Set task | Copy the records word for word, from the first line up to and including the line with "Identify the document".

Items |

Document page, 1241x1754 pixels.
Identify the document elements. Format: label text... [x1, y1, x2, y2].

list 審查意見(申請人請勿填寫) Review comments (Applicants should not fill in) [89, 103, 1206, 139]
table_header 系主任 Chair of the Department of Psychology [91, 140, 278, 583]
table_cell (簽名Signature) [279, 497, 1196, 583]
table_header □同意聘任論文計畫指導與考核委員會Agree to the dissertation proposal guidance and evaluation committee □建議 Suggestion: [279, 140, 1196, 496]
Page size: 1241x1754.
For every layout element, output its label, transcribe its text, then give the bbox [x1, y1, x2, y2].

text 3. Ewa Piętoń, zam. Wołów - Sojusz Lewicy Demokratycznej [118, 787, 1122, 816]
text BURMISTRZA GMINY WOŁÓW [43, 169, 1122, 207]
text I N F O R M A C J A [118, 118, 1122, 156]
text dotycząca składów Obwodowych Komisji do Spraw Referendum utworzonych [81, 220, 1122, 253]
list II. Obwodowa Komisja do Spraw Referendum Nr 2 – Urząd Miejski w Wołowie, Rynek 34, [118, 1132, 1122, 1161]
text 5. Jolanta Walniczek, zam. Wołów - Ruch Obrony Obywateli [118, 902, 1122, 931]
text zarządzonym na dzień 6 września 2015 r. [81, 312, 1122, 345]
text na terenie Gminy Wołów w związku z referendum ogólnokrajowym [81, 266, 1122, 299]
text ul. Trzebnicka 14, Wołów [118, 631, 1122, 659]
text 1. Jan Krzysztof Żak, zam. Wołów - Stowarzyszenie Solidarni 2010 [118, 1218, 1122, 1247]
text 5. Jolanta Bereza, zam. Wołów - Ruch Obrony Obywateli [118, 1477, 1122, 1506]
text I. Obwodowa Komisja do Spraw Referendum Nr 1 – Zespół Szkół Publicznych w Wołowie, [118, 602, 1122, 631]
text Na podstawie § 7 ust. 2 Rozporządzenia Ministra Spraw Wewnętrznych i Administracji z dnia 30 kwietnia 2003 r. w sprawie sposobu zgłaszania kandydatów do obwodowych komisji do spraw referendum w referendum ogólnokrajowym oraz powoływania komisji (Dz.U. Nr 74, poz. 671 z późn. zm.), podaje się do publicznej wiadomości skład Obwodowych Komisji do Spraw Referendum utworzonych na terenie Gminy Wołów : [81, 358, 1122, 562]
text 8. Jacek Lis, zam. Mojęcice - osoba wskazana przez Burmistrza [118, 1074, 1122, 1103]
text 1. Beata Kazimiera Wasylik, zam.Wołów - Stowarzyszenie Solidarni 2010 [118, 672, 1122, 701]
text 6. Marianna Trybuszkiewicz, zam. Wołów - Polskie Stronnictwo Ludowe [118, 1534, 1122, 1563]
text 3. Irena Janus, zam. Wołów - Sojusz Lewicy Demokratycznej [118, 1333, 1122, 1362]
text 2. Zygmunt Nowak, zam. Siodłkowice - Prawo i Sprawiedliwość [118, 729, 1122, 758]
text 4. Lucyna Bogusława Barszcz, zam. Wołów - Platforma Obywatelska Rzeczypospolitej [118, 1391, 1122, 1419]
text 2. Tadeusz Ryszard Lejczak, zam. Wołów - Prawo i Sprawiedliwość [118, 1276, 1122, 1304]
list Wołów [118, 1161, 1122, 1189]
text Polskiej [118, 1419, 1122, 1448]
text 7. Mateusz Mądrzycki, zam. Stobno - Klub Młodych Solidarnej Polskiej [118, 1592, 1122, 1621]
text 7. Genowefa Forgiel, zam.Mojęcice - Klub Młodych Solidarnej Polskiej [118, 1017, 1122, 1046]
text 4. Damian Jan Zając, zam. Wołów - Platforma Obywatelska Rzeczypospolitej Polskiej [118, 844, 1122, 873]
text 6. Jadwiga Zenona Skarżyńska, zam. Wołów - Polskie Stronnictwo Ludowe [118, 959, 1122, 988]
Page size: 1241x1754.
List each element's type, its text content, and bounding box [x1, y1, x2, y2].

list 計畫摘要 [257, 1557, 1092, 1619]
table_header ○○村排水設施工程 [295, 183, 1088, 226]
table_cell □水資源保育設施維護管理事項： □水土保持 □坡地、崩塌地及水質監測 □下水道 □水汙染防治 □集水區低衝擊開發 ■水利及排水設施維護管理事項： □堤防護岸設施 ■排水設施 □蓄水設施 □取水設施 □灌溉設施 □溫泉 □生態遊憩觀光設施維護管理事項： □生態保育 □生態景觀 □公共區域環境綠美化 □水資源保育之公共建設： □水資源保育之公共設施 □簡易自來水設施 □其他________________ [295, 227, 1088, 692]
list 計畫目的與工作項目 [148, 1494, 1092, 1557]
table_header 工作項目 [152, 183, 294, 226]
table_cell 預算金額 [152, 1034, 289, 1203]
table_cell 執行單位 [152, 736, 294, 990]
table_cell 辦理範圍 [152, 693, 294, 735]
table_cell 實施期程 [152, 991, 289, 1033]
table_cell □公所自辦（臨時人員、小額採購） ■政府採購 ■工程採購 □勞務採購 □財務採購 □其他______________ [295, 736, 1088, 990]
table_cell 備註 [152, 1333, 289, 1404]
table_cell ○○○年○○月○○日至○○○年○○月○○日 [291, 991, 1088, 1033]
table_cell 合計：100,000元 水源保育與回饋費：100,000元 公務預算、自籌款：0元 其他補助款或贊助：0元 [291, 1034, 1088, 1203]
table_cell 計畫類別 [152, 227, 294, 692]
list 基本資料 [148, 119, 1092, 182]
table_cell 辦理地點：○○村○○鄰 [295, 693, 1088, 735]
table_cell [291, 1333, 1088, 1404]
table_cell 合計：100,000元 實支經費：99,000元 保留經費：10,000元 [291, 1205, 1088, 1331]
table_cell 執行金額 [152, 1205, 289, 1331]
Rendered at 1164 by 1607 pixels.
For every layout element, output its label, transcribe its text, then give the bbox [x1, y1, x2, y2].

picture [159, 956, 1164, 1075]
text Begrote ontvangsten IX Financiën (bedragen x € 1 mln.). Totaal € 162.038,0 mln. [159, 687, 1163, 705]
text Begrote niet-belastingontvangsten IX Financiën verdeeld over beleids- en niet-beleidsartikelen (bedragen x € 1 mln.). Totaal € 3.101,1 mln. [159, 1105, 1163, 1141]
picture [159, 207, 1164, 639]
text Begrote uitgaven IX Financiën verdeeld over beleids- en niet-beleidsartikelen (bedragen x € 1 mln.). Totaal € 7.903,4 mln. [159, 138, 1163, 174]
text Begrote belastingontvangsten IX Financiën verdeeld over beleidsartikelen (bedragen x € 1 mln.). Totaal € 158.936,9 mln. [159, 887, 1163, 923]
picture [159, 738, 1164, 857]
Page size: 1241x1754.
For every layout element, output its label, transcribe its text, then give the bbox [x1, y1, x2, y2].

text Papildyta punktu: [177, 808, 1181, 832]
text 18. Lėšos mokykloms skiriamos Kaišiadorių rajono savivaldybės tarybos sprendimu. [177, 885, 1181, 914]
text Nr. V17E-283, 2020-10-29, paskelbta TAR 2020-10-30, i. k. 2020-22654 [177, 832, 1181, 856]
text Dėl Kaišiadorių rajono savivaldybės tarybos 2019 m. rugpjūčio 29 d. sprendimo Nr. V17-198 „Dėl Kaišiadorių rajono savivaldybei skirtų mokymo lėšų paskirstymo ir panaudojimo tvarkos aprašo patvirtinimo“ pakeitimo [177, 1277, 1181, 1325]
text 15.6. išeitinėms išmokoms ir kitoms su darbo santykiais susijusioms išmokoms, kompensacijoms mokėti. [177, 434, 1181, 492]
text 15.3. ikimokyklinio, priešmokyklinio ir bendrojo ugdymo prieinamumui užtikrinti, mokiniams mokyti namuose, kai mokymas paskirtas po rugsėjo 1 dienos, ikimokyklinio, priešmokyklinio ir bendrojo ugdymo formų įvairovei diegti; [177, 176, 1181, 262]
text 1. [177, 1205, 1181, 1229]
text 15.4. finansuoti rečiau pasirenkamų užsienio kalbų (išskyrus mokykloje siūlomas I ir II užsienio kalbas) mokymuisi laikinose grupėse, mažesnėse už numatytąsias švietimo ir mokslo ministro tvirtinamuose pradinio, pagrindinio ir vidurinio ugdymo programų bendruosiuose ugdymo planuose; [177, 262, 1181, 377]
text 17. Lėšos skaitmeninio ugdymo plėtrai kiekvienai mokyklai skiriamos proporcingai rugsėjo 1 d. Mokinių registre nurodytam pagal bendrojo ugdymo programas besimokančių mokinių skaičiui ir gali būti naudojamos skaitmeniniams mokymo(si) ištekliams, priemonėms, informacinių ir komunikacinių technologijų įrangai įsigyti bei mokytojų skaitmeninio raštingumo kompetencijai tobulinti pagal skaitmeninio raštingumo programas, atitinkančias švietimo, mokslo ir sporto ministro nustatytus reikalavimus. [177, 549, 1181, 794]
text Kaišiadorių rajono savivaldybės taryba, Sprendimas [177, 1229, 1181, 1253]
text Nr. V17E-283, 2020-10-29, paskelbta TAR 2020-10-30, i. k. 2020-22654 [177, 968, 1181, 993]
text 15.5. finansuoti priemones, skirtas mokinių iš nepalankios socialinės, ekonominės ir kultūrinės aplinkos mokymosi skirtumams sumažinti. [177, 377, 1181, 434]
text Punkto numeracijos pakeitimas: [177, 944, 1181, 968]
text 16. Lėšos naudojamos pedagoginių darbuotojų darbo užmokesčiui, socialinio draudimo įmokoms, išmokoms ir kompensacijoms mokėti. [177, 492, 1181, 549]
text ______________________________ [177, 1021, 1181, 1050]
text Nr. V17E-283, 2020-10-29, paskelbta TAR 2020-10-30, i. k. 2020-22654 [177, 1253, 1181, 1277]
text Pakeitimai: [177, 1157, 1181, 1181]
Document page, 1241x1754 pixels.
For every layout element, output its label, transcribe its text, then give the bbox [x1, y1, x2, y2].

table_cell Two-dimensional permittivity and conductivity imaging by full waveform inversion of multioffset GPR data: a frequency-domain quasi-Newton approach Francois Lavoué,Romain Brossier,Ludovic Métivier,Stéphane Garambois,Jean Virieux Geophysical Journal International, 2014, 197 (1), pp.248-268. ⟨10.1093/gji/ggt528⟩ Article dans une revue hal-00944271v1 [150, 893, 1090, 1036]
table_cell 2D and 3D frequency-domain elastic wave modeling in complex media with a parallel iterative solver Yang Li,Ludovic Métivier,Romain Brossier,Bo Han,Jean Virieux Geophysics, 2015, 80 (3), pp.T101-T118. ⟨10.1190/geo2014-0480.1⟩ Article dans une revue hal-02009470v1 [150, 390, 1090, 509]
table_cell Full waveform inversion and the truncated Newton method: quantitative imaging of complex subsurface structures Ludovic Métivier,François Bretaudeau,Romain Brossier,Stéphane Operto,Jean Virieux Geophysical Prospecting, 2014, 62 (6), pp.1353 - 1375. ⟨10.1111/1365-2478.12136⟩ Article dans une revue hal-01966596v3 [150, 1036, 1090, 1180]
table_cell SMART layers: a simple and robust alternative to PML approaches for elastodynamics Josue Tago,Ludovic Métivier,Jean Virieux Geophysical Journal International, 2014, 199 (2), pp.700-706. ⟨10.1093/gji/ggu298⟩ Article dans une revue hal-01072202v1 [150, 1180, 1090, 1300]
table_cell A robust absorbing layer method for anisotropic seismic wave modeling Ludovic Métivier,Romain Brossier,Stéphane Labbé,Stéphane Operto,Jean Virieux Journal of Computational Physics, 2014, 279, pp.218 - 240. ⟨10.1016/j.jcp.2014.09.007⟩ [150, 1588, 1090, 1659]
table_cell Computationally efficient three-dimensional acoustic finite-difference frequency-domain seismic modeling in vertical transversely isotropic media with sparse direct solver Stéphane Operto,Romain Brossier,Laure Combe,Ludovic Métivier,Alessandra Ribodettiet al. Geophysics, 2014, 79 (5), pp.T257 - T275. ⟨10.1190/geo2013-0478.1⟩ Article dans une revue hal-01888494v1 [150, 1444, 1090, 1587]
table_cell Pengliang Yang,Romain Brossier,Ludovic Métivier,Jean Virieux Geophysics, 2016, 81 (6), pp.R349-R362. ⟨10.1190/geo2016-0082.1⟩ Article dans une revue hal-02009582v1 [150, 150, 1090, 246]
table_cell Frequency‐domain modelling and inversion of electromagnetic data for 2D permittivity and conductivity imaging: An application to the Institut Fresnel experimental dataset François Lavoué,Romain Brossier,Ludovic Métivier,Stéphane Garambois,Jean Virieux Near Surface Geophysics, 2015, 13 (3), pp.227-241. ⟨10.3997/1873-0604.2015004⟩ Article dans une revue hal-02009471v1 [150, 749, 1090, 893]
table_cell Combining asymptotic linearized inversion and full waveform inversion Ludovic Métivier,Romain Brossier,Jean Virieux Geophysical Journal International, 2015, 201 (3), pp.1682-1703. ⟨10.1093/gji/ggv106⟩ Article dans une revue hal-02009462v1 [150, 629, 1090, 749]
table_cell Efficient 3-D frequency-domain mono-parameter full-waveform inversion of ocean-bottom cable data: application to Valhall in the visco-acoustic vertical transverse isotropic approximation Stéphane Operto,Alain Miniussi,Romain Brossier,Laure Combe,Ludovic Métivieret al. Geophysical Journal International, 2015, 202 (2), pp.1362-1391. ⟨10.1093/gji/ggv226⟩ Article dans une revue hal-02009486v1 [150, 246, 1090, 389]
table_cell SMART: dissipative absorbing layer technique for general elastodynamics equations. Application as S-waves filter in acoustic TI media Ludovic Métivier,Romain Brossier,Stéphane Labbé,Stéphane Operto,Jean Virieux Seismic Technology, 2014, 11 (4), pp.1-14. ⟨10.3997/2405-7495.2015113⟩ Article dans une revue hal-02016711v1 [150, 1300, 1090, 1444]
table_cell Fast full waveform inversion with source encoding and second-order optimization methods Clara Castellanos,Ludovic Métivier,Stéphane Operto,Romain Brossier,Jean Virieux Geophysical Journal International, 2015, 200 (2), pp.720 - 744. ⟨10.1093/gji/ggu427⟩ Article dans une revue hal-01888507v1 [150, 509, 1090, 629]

Correct output |
Document page, 1241x1754 pixels.
Identify the document elements. Format: label text... [x1, y1, x2, y2].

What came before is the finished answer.